*DATASET RECORDS*

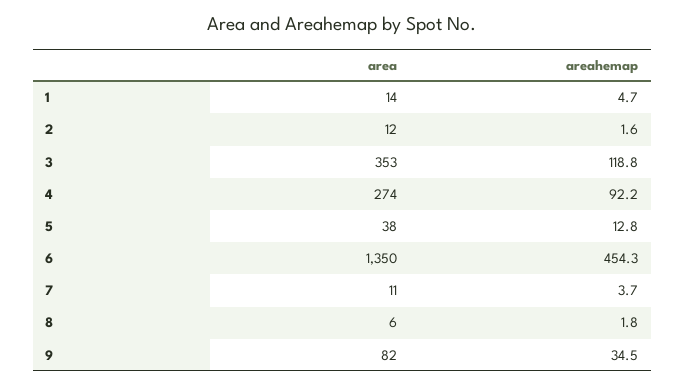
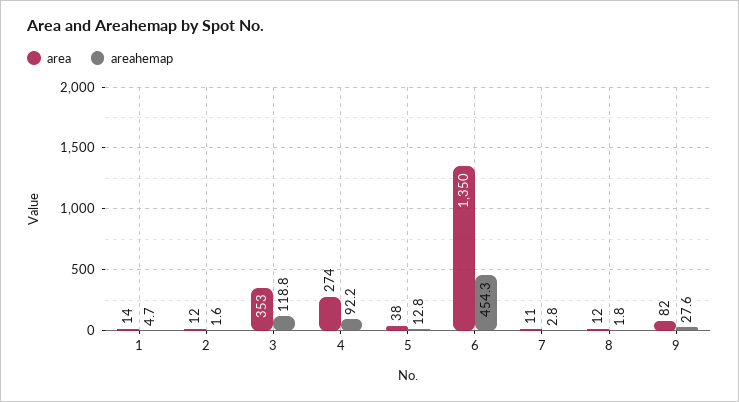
areahemap, 7: 3.7 -> 2.8
area, 8: 6 -> 12
areahemap, 9: 34.5 -> 27.6

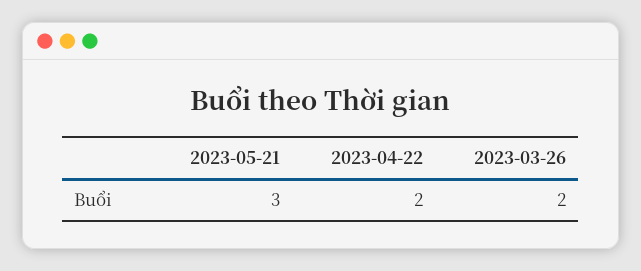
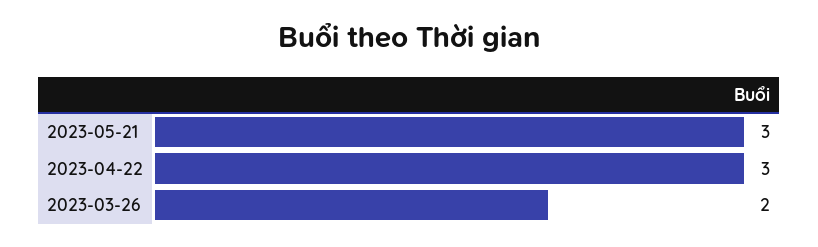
2023-04-22: 2 -> 3

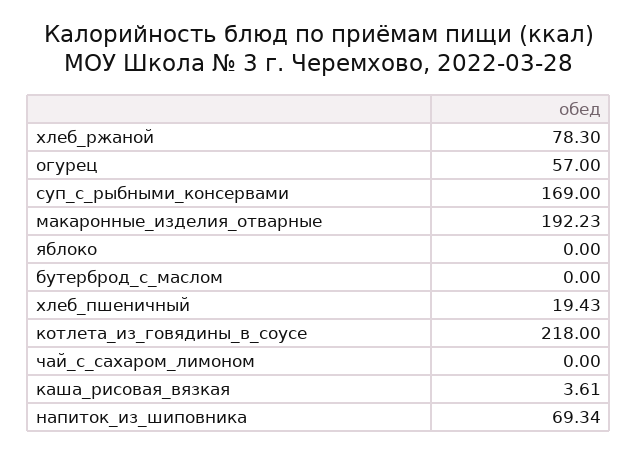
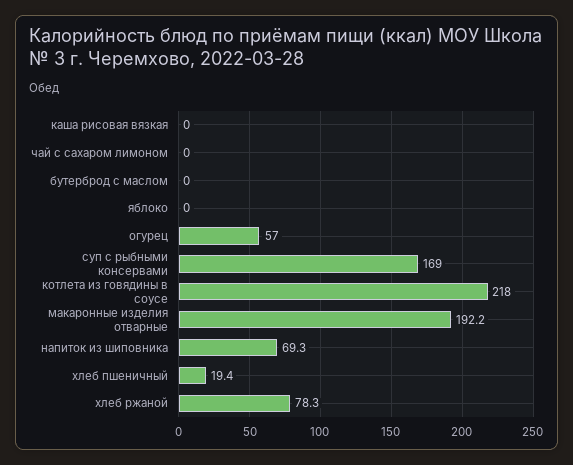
каша_рисовая_вязкая: 3.61 -> 0

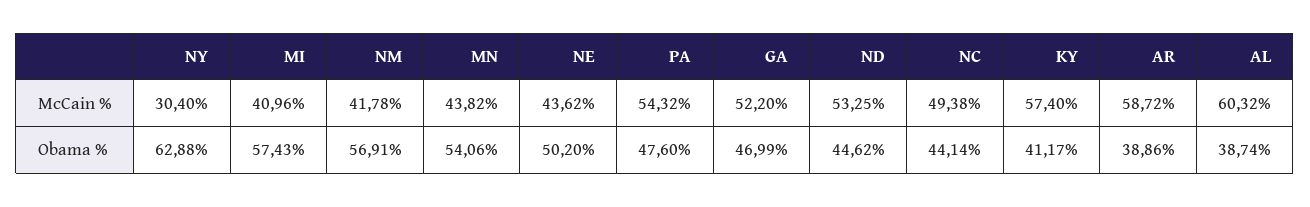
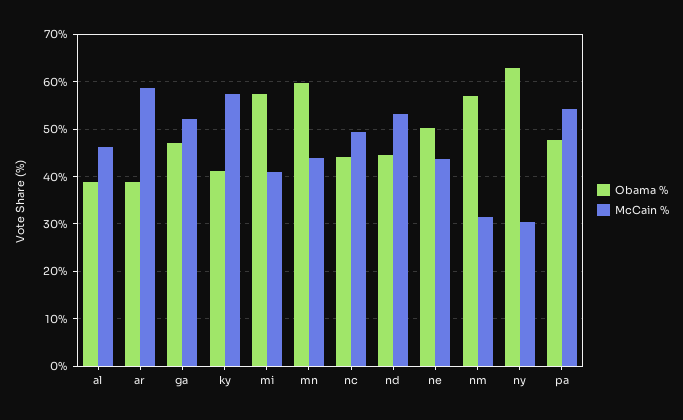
McCain %, NM: 41.78 -> 32
McCain %, AL: 60.32 -> 46
Obama %, MN: 54.06 -> 60

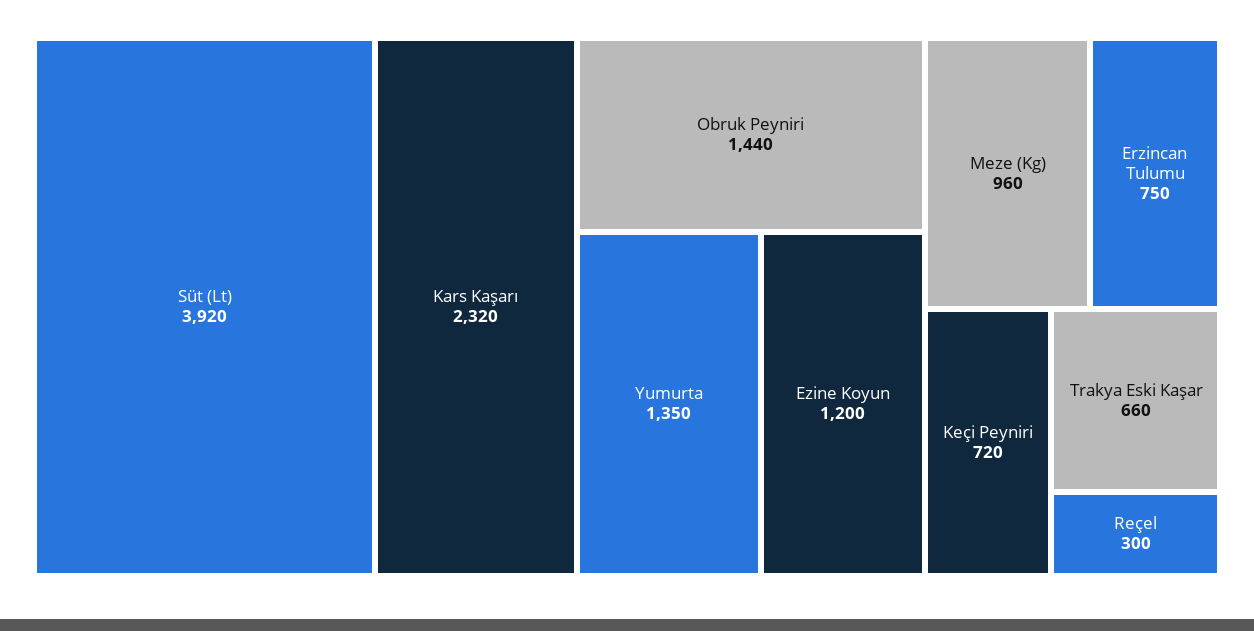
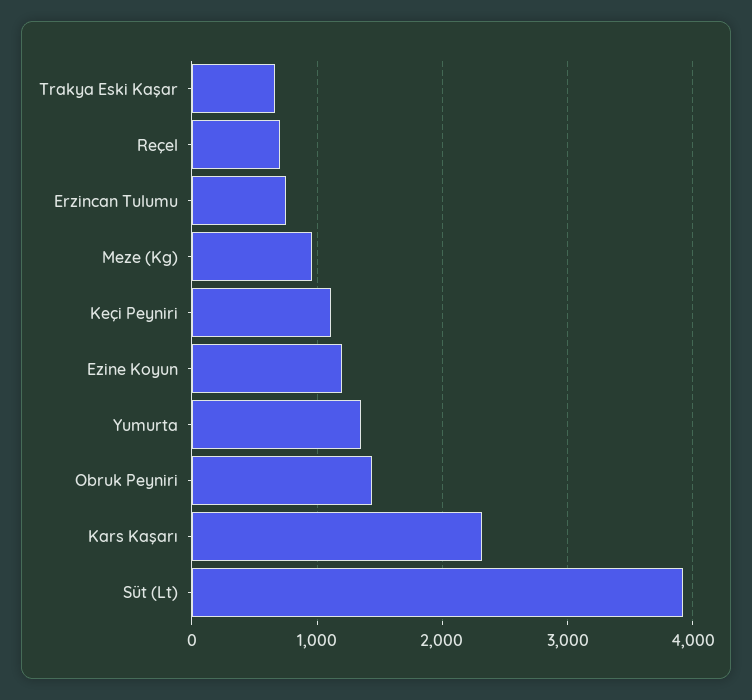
Keçi Peyniri: 720 -> 1100
Reçel: 300 -> 700

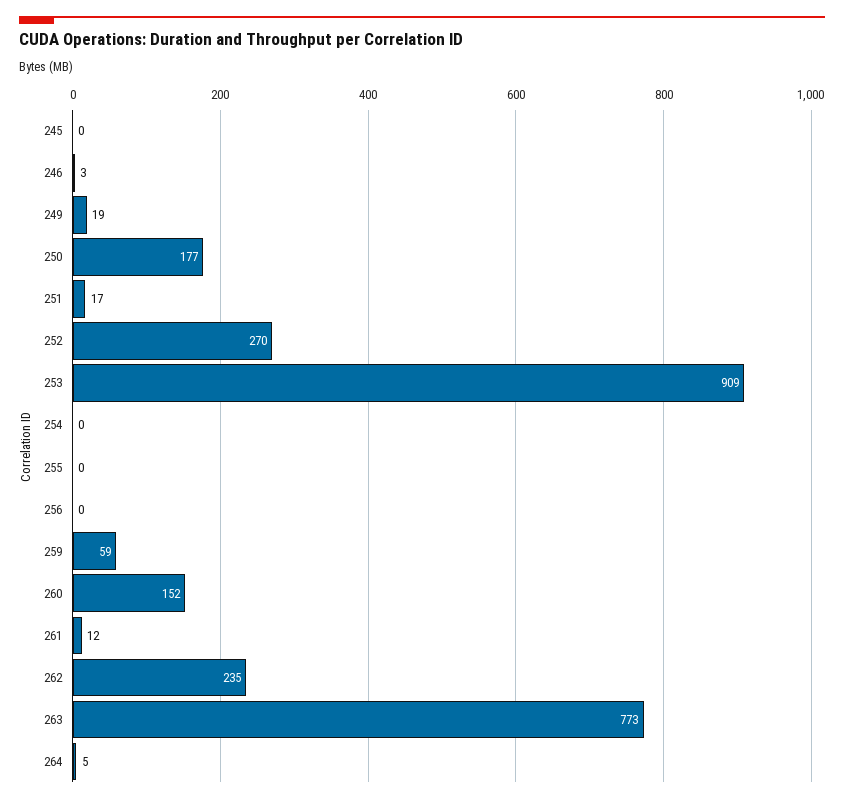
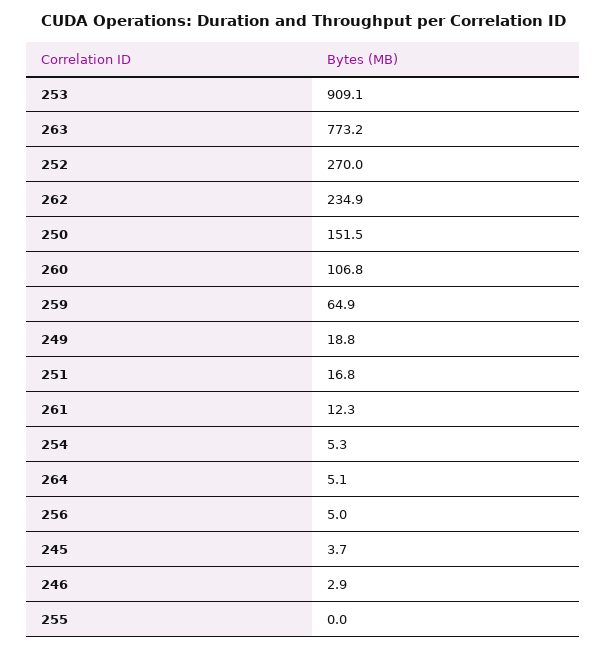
245: 0 -> 3.7
250: 177 -> 151.5
254: 0 -> 5.3
256: 0 -> 5
259: 59 -> 64.9
260: 152 -> 106.8

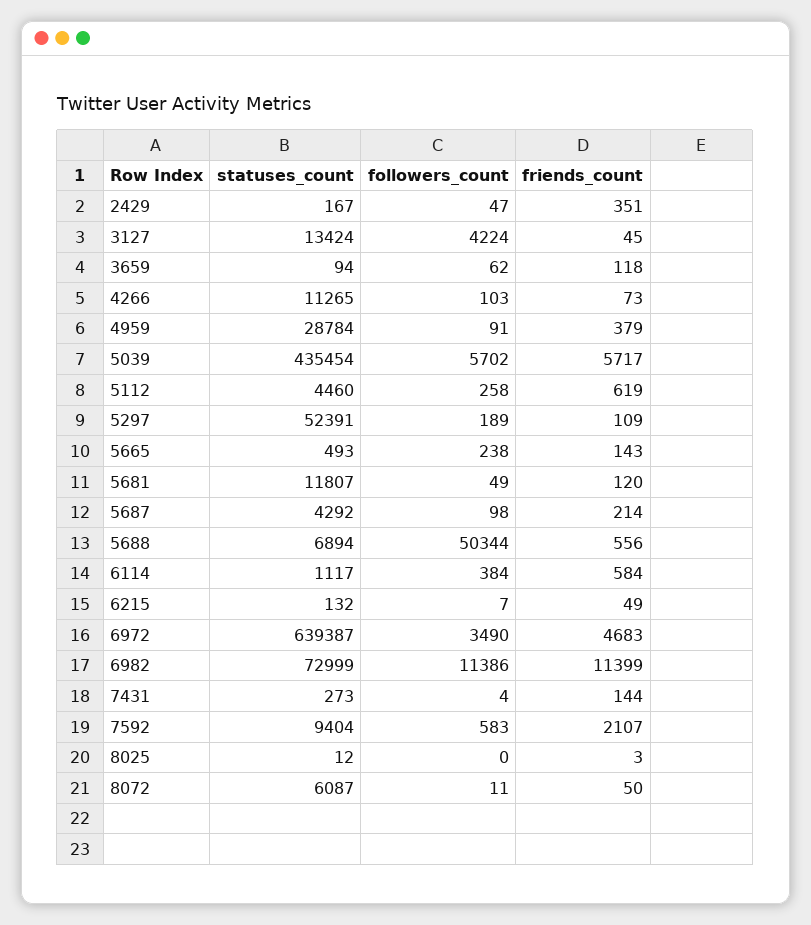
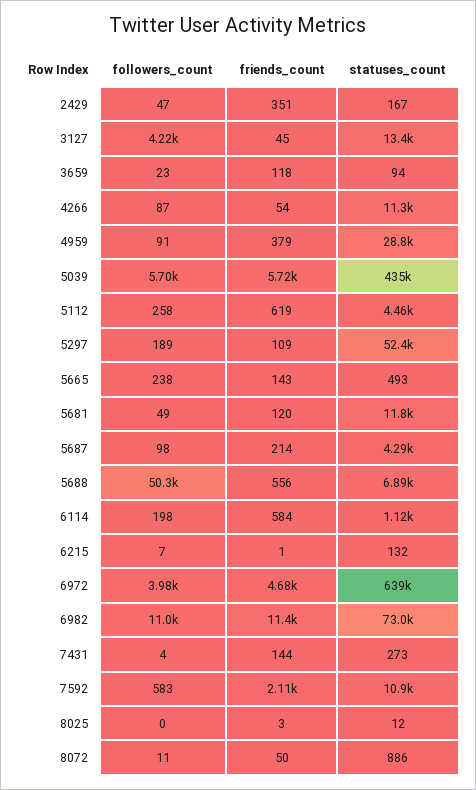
followers_count, 3659: 62 -> 23
followers_count, 4266: 103 -> 87
friends_count, 4266: 73 -> 54
followers_count, 6114: 384 -> 198
friends_count, 6215: 49 -> 1
followers_count, 6972: 3490 -> 3980
followers_count, 6982: 11386 -> 11000
statuses_count, 7592: 9404 -> 10900
statuses_count, 8072: 6087 -> 886

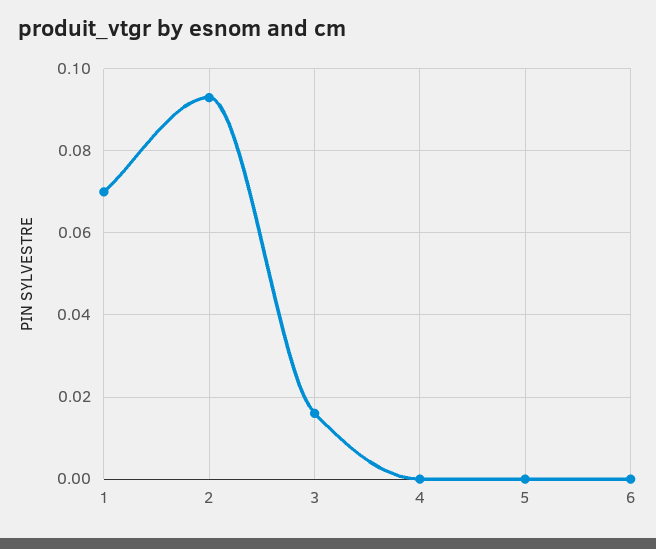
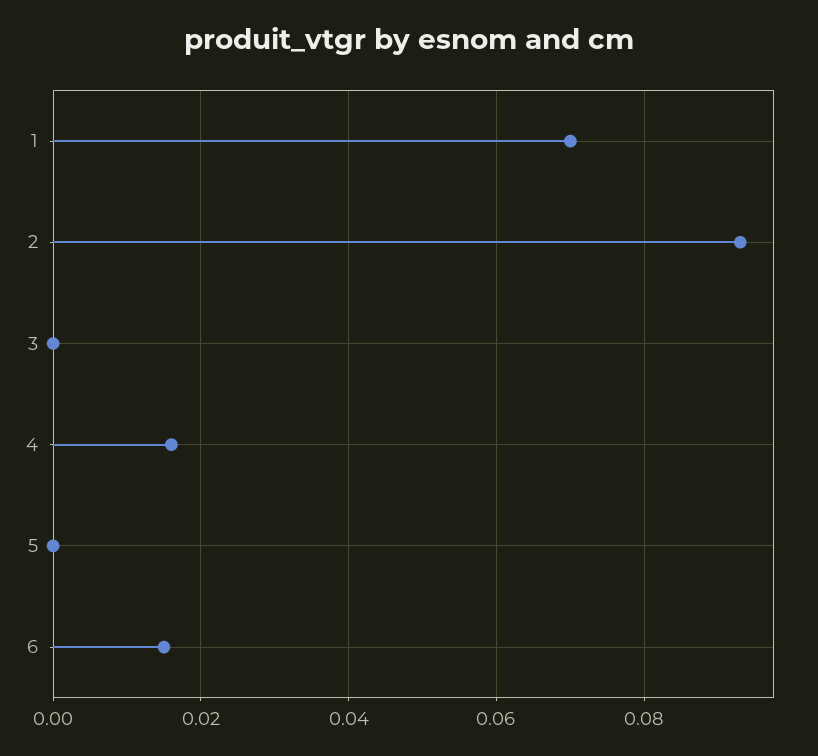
3: 0.015 -> 0
4: 0 -> 0.015
6: 0 -> 0.015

*TASK ITEM*
In the data above, take the line with "McCain %, AL: 60.32 -> 46", the line with "followers_count, 6114: 384 -> 198", and every line between, and set them down exactly without pictures.

*TASK ANSWER*
McCain %, AL: 60.32 -> 46
Obama %, MN: 54.06 -> 60

Keçi Peyniri: 720 -> 1100
Reçel: 300 -> 700

245: 0 -> 3.7
250: 177 -> 151.5
254: 0 -> 5.3
256: 0 -> 5
259: 59 -> 64.9
260: 152 -> 106.8

followers_count, 3659: 62 -> 23
followers_count, 4266: 103 -> 87
friends_count, 4266: 73 -> 54
followers_count, 6114: 384 -> 198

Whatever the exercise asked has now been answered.